Directive
Retype the data below without altering anything.

Records to use
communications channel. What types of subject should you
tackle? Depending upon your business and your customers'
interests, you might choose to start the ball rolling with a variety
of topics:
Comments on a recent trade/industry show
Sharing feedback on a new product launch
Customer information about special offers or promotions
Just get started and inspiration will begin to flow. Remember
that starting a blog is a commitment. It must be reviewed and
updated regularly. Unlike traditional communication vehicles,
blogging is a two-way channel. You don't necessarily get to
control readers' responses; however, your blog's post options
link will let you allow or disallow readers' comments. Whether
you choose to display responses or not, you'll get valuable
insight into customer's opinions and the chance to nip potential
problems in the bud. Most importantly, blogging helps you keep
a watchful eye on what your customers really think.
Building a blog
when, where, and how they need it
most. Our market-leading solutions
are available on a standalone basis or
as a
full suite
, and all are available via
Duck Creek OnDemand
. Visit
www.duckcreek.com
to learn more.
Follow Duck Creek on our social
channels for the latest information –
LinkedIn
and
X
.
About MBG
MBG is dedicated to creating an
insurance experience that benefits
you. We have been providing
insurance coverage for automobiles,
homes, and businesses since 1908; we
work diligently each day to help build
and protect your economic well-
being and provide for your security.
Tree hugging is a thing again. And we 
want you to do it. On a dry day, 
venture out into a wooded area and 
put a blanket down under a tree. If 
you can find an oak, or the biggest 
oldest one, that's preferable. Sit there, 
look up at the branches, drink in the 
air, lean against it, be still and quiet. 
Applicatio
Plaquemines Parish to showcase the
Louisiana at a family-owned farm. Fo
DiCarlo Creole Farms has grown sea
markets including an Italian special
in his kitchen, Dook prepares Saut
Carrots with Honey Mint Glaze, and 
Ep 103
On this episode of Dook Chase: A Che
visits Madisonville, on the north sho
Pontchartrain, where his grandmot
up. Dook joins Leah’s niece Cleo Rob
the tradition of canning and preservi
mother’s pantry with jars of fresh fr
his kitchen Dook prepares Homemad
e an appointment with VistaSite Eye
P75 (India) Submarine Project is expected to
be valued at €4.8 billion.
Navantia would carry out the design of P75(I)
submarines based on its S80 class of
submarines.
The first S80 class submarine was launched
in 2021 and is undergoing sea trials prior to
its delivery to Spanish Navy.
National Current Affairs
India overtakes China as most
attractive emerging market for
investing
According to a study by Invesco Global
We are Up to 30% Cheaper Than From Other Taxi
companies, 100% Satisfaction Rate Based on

Answer space
communications channel. What types of subject should you
tackle? Depending upon your business and your customers'
interests, you might choose to start the ball rolling with a variety
of topics:
Comments on a recent trade/industry show
Sharing feedback on a new product launch
Customer information about special offers or promotions
Just get started and inspiration will begin to flow. Remember
that starting a blog is a commitment. It must be reviewed and
updated regularly. Unlike traditional communication vehicles,
blogging is a two-way channel. You don't necessarily get to
control readers' responses; however, your blog's post options
link will let you allow or disallow readers' comments. Whether
you choose to display responses or not, you'll get valuable
insight into customer's opinions and the chance to nip potential
problems in the bud. Most importantly, blogging helps you keep
a watchful eye on what your customers really think.
Building a blog
when, where, and how they need it
most. Our market-leading solutions
are available on a standalone basis or
as a
full suite
, and all are available via
Duck Creek OnDemand
. Visit
www.duckcreek.com
to learn more.
Follow Duck Creek on our social
channels for the latest information –
LinkedIn
and
X
.
About MBG
MBG is dedicated to creating an
insurance experience that benefits
you. We have been providing
insurance coverage for automobiles,
homes, and businesses since 1908; we
work diligently each day to help build
and protect your economic well-
being and provide for your security.
Tree hugging is a thing again. And we 
want you to do it. On a dry day, 
venture out into a wooded area and 
put a blanket down under a tree. If 
you can find an oak, or the biggest 
oldest one, that's preferable. Sit there, 
look up at the branches, drink in the 
air, lean against it, be still and quiet. 
Applicatio
Plaquemines Parish to showcase the
Louisiana at a family-owned farm. Fo
DiCarlo Creole Farms has grown sea
markets including an Italian special
in his kitchen, Dook prepares Saut
Carrots with Honey Mint Glaze, and 
Ep 103
On this episode of Dook Chase: A Che
visits Madisonville, on the north sho
Pontchartrain, where his grandmot
up. Dook joins Leah’s niece Cleo Rob
the tradition of canning and preservi
mother’s pantry with jars of fresh fr
his kitchen Dook prepares Homemad
e an appointment with VistaSite Eye
P75 (India) Submarine Project is expected to
be valued at €4.8 billion.
Navantia would carry out the design of P75(I)
submarines based on its S80 class of
submarines.
The first S80 class submarine was launched
in 2021 and is undergoing sea trials prior to
its delivery to Spanish Navy.
National Current Affairs
India overtakes China as most
attractive emerging market for
investing
According to a study by Invesco Global
We are Up to 30% Cheaper Than From Other Taxi
companies, 100% Satisfaction Rate Based on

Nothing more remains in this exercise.